The cancensus package is designed to retrieve and work with public Statistics Canada census data via the CensusMapper API. It is available on CRAN and on Github.
Cite canpumf
If you wish to cite the canpumf package in your work:
von Bergmann, J. (2026), canpumf: Import StatCan PUMF data into R. v0.5.0.
A BibTeX entry for LaTeX users is
@Manual{,
author = {Jens {von Bergmann}},
title = {canpumf: Import StatCan PUMF data into R},
year = {2026},
note = {R package version 0.5.0},
url = {https://mountainmath.github.io/canpumf/},
}
Statistics Canada Attribution
Subject to the Statistics Canada Open Data License Agreement, licensed products using Statistics Canada data should employ the following acknowledgement of source:
Acknowledgment of Source
(a) You shall include and maintain the following notice on all licensed rights of the Information:
- Source: Statistics Canada, name of product, reference date.
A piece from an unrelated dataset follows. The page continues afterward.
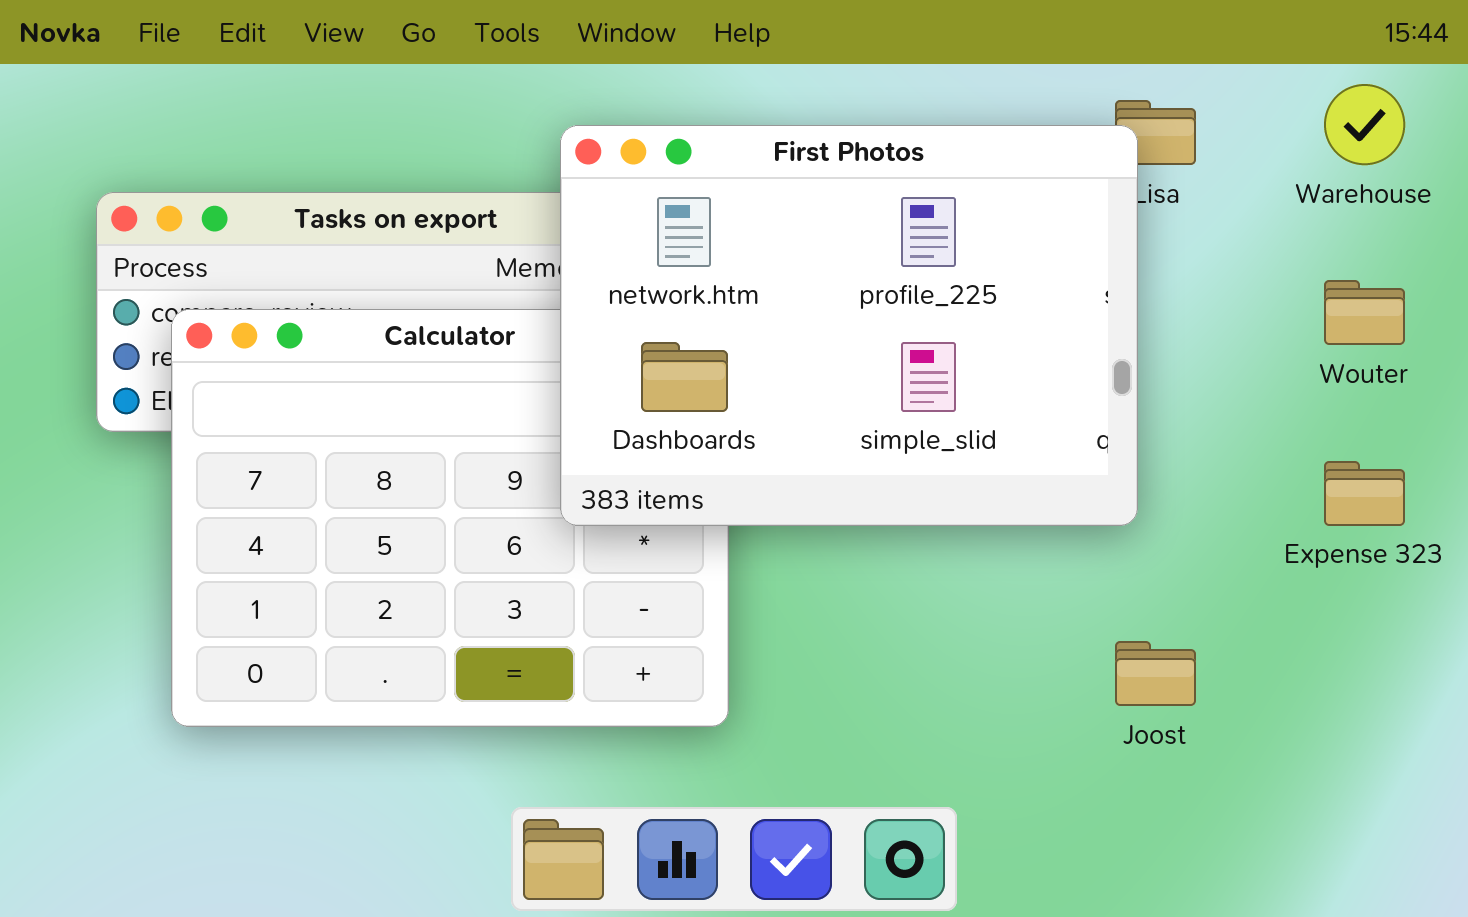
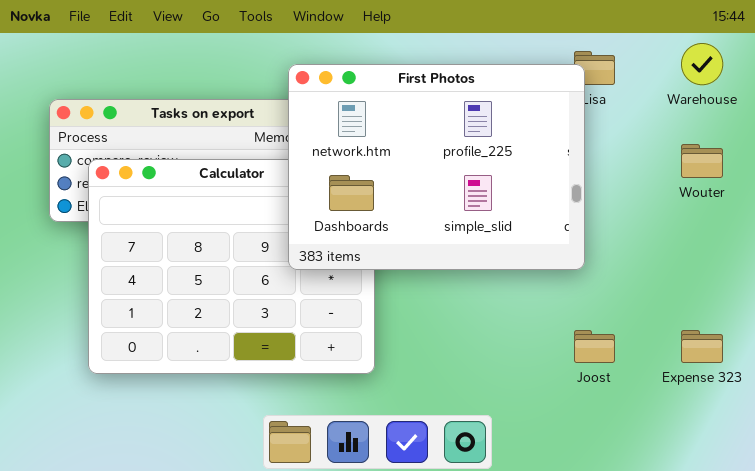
Expense 323: [1324,461,1405,526] -> [681,330,723,363], moved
Reproduced and distributed on an "as is" basis with the permission of Statistics Canada.
(b) Where any Information is contained within a Value-added Product, you shall include on such Value-added Product the following notice:
- Adapted from Statistics Canada, name of product, reference date. This does not constitute an endorsement by Statistics Canada of this product.